SELECTED TEXT ->
Start of Block

FliO_L, FliO translated from the first start; FliO_L′, modified form of FliO_L; FliO_S, FliO translated from the second start. y, yes; n, no; (y), intensity lower than wild-type intensity.

Swarm diameter after 11 h at 30°C. ++++, >40 mm; +++, 31 to 40 mm; ++, 21 to 30 mm; +, 11 to 20 mm; −, <11 mm.

N-terminal FLAG tag. Although FliO_L′ was not detected in immunoblots (Fig. 7), indicating it had lost its N-terminal FLAG tag, it was detected in autoradiograms.

Except for the shortening caused by the 7-amino-acid deletion.

FIG. 2 — Schematic representations of the plasmids listed in Table 1 and used for product identification and complementation analysis. Wild-type sequence at the two starts is shown in normal type, and altered sequence is shown in bold type. The stem-loop structure surrounding the second start is indicated by gray arrows, which are absent if the structure has been disrupted or deleted. Ter, termination site. Black boxes indicate FLAG tags: N terminal in the case of pGS73 and C terminal in all other cases.

PCR and cloning.

Synthetic primers containing restriction sites and mutagenic primers were synthesized by using a model 393 DNA/RNA synthesizer (Applied Biosystems, Foster City, Calif.). PCR was carried out by using an MJ Minicycler (MJ Research, Watertown, Mass.) and Taq polymerase (Boehringer Mannheim Corp., Indianapolis, Ind.). PCR products were purified by using a Qiagen gel extraction kit (Qiagen Inc., Chatsworth, Calif.). Plasmids were purified by using a QIAprep Spin plasmid kit. All plasmid constructions were verified by sequencing using the Sequenase protocol (U.S. Biochemicals, Cleveland, Ohio).

³⁵S labeling of proteins in minicells.

Minicell radiolabeling experiments were carried out as described by Homma et al. (5).

Immunological methods.

To detect FLAG-tagged proteins, samples were separated by sodium dodecyl sulfate-polyacrylamide gel electrophoresis (15% acrylamide), transferred to polyvinylidene difluoride membranes (Millipore, Bedford, Mass.), probed with anti-FLAG M2 monoclonal antibody (Scientific Imaging Systems, Eastman Kodak Co., New Haven, Conn.), and detected by using the enhanced chemiluminescence assay (Amersham International, Little Chalfont, United Kingdom) according to the manufacturer’s instructions.

Swarm plate complementation assay.

Soft tryptone motility plates were made as described previously (14) and supplemented with ampicillin (50 μg/ml) as needed. Freshly transformed YK4458 cells were spotted onto the plates in duplicate and incubated at 30°C, and the swarm diameter was measured at various times.

The fliO sequence of E. coli.

While checking the sequences of our plasmids with E. coli fliO inserts, we noted three positions that differed from the sequence reported in reference 12 (GenBank accession no. P22586). Our sequence agrees with the sequences from the E. coli genome project, University of Wisconsin, Madison (accession no. ECAE000287), and the Japan E. coli genome sequencing project (accession no. D90835). At the amino acid level, the changes are R15→A and V18→L; at the nucleotide level, these changes also cause minor changes in the stem-loop structure (see Results).

End of Block

ACTIVITIES ->
**a)** In the FliO methods text, what indicated that FliO_L′ had lost its N-terminal FLAG tag?
**b)** Extend the FliO methods text from its final sentence.

SUPPLIED INFORMATION ->
Start of Block

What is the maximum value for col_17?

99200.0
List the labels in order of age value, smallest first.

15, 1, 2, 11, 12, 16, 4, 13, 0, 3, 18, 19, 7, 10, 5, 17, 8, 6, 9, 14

End of Block

ANSWERS TO THE PROBLEMS ->
**a)** FliO_L′ was not detected in immunoblots (Fig. 7), which indicated that its N-terminal FLAG tag was gone. It was still detected in autoradiograms.

**b)**
RESULTS

Translation of fliO can initiate at the first start.

In our analysis of the fliO, fliP, fliQ, and fliR genes of S. typhimurium (14), we had used a pET-based plasmid, pGS45, to overproduce and purify FliO; its insert begins at the first start of fliO and continues through to a His-tag fusion at the 3′ end of fliO. This enabled us to establish two things. (i) Since a major protein (apparent molecular mass of about 17.5 kDa) encoded by the insert could be purified by Ni-nitrilotriacetic acid chromatography, translation must have continued all the way to the C terminus of FliO. (ii) Since the purified protein had an N-terminal amino acid sequence (determined for the first 13 amino acids) that perfectly matched that of the deduced sequence from the first start, translation must have initiated at that start. Thus, the entire fliO sequence can be translated from the first start (which on the chromosome overlaps with fliN) to the terminus (which on the chromosome overlaps with fliP).

In minicell experiments with the untagged full-length protein (pGS17), two major bands had been seen, one with an apparent molecular mass of about 16.5 kDa and another at about 15 kDa (14). From now on we refer to the upper of the two bands, which we identify as the product from the first start, as FliO_L (meaning the long form of FliO) and refer to the lower of the two bands as FliO_L′. The shift in mobility of FliO_L′ with respect to FliO_L seemed too small for it to be the product of translation from the second start (the short form of FliO, or FliO_S). Its identity will be addressed later. No band was observed at the position expected for FliO_S.

In similar minicell experiments with plasmid pGS34, which encodes C-terminally FLAG-tagged FliO_L, two major bands were again seen in radiolabeling experiments, which we identify as FliO_L-FLAG_C and FliO_L′-FLAG_C, respectively (Fig. 3, lane 1). Their apparent molecular masses were shifted upward by about 1 kDa compared with those of the untagged protein. Immunoblotting using monoclonal anti-FLAG antibody established that translation had proceeded through to the tagged C terminus for both forms (Fig. 4, lane 1). Thus FliO_L′ cannot be a C-terminal truncation of FliO_L.

FIG. 3 — Autoradiogram of products from various FLAG-tagged *fliO*-containing plasmids (cf. Fig. 2 and Table 1) in minicell expression experiments. The positions of bands corresponding to FliO_L-FLAG_C, FliO_L′-FLAG_C, and FliO_S-FLAG_C are indicated to the right. The bands in the 25-kDa range are nonspecific and were also seen with the vector. Positions of molecular mass markers (in kilodaltons) are shown to the left.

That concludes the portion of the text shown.